*Exercise directions*
Report each line of the data below in which "labels" appears.

*Records for the task*
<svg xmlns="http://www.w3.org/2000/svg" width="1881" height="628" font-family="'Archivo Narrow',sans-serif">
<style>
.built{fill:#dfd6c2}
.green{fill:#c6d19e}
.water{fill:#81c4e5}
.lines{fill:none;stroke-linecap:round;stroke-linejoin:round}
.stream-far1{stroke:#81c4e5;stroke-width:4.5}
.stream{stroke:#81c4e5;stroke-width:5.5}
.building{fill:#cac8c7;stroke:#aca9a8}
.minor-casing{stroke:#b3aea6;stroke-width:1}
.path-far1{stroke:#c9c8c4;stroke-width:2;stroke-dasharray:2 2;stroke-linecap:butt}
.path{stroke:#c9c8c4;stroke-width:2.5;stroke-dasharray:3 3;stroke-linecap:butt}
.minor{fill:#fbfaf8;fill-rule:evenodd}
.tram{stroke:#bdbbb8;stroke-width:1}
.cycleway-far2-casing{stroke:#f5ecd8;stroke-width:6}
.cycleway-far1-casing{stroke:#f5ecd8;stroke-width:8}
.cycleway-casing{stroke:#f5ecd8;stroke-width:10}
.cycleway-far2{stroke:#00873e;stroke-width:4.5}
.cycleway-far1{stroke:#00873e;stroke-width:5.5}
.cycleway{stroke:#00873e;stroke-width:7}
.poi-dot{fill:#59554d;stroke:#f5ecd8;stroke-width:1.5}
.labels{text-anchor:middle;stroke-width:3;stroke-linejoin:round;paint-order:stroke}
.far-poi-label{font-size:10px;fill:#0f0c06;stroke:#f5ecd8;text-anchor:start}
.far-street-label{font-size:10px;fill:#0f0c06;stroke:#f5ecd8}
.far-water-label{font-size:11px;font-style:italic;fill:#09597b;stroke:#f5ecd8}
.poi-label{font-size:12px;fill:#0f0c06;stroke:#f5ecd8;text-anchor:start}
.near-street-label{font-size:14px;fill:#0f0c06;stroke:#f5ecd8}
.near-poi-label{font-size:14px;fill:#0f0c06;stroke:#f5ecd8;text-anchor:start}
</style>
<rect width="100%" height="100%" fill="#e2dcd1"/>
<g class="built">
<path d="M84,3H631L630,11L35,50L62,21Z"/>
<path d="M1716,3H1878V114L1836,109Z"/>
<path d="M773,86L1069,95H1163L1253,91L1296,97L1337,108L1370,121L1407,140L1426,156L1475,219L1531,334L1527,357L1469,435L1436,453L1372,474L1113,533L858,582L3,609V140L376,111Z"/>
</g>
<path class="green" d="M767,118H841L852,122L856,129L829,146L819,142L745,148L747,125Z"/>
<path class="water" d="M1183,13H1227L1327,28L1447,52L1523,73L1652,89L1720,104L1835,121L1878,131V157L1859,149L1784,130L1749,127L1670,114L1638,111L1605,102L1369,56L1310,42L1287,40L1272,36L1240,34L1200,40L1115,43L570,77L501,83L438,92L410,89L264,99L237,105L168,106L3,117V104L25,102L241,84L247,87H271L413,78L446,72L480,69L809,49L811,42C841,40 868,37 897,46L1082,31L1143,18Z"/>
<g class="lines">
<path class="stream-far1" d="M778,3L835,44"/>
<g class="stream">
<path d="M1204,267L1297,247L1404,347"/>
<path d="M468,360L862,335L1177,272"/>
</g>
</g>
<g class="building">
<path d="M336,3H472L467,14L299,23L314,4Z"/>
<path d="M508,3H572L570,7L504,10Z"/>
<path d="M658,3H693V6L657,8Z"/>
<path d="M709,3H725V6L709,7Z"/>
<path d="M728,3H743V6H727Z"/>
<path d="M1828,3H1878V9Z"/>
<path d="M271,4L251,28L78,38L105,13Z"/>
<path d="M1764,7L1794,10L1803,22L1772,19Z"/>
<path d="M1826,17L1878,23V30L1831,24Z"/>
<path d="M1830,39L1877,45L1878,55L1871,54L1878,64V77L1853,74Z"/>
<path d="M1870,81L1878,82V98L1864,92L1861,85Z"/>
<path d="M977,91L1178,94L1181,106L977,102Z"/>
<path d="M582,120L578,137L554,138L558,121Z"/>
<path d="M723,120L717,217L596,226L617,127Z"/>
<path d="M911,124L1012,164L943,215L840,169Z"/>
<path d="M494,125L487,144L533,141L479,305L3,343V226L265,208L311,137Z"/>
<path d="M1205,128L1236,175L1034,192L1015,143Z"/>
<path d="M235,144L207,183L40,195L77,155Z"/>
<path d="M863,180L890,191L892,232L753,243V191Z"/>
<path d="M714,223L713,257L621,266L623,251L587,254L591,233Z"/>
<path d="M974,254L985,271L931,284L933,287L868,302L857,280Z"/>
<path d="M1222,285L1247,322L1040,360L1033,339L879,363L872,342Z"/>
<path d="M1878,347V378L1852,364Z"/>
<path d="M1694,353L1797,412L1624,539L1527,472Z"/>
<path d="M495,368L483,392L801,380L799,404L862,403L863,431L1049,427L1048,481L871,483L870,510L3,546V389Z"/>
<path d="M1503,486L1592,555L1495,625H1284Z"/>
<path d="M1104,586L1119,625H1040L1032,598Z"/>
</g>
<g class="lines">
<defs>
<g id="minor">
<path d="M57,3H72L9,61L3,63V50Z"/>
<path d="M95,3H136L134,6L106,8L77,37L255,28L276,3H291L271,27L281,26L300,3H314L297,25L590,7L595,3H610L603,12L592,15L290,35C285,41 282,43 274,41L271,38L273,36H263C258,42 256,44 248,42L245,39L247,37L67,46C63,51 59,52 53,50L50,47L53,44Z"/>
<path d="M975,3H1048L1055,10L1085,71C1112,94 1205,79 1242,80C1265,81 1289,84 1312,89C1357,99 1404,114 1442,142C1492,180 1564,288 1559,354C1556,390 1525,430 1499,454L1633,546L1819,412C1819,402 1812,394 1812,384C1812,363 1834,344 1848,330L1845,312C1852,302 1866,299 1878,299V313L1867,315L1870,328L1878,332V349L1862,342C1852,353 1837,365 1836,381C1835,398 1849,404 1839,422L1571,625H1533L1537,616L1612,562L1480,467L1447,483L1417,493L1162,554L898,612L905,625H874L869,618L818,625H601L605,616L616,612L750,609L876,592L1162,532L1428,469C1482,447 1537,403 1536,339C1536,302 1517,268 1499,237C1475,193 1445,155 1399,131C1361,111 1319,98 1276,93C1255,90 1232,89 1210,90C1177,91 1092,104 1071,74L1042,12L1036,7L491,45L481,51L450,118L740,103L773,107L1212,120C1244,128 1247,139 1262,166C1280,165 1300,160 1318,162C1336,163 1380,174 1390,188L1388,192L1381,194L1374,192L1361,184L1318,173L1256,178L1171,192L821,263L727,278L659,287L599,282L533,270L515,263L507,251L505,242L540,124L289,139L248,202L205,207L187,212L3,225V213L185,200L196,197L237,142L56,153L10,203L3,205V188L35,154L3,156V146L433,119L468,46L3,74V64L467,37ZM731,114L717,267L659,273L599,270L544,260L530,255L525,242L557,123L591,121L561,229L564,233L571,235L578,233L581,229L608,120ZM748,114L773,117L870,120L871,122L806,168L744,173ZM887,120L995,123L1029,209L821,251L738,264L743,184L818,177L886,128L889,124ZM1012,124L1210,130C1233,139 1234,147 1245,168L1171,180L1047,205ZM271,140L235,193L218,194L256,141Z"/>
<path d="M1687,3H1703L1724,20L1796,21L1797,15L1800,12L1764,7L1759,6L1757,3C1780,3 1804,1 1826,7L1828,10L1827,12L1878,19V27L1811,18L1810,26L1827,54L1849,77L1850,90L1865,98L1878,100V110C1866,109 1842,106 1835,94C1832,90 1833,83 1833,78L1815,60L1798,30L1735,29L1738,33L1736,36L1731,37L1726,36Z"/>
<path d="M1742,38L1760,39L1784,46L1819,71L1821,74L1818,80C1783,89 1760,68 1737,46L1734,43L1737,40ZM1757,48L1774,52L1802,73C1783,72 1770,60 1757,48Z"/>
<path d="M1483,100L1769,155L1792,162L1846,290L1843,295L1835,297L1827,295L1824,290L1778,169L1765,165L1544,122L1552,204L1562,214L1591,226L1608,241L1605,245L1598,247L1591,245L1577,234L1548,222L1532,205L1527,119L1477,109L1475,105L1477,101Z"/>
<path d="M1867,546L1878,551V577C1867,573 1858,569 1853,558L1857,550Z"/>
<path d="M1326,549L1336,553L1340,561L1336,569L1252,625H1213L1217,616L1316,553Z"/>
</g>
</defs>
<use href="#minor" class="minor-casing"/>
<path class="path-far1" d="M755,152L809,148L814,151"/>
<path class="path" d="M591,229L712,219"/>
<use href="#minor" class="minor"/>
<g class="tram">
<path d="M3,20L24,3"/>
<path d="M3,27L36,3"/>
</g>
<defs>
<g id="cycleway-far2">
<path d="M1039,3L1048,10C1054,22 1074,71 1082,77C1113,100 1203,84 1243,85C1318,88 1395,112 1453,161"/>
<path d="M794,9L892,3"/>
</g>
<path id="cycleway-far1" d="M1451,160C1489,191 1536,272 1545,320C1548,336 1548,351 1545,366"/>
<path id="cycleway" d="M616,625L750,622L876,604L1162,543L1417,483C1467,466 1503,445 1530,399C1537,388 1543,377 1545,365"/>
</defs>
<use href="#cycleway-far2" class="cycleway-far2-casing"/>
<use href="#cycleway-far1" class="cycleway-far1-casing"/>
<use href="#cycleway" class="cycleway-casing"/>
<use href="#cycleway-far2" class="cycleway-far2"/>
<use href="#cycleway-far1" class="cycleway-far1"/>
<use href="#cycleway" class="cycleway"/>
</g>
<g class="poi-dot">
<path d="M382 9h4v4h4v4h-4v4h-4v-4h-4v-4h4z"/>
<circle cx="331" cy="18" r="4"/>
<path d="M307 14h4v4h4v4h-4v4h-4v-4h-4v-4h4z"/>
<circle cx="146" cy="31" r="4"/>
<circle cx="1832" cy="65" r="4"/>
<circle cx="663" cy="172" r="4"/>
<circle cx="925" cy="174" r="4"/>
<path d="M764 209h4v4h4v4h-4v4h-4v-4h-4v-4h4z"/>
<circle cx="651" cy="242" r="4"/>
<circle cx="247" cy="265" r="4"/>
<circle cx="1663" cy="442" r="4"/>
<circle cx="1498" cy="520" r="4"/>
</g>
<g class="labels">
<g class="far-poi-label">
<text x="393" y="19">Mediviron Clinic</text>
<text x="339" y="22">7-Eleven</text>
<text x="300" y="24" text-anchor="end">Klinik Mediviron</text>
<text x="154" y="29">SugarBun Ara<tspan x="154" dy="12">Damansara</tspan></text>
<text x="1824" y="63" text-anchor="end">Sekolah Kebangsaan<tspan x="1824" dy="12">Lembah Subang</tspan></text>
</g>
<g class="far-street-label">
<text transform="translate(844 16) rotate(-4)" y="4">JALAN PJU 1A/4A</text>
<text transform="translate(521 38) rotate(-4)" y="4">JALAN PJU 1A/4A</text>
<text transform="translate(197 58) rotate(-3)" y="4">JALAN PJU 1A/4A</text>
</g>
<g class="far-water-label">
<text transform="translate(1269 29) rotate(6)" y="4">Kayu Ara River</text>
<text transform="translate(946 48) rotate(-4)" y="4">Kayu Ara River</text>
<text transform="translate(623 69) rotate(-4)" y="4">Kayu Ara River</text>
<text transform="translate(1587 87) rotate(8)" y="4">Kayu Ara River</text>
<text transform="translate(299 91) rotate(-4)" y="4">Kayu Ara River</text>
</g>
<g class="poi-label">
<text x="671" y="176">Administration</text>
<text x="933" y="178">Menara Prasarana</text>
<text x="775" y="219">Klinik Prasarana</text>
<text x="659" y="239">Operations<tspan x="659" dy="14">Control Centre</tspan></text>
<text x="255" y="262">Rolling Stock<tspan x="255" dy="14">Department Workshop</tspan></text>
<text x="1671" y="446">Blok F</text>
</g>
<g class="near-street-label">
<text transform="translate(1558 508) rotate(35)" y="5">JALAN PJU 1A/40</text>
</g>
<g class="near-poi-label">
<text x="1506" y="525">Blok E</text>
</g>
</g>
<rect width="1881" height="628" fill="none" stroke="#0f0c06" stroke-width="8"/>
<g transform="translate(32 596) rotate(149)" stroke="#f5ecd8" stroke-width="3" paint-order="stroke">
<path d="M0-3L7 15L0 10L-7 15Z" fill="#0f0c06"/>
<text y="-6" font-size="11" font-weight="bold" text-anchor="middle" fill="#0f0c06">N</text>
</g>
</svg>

*Exercise response*
.labels{text-anchor:middle;stroke-width:3;stroke-linejoin:round;paint-order:stroke}
<g class="labels">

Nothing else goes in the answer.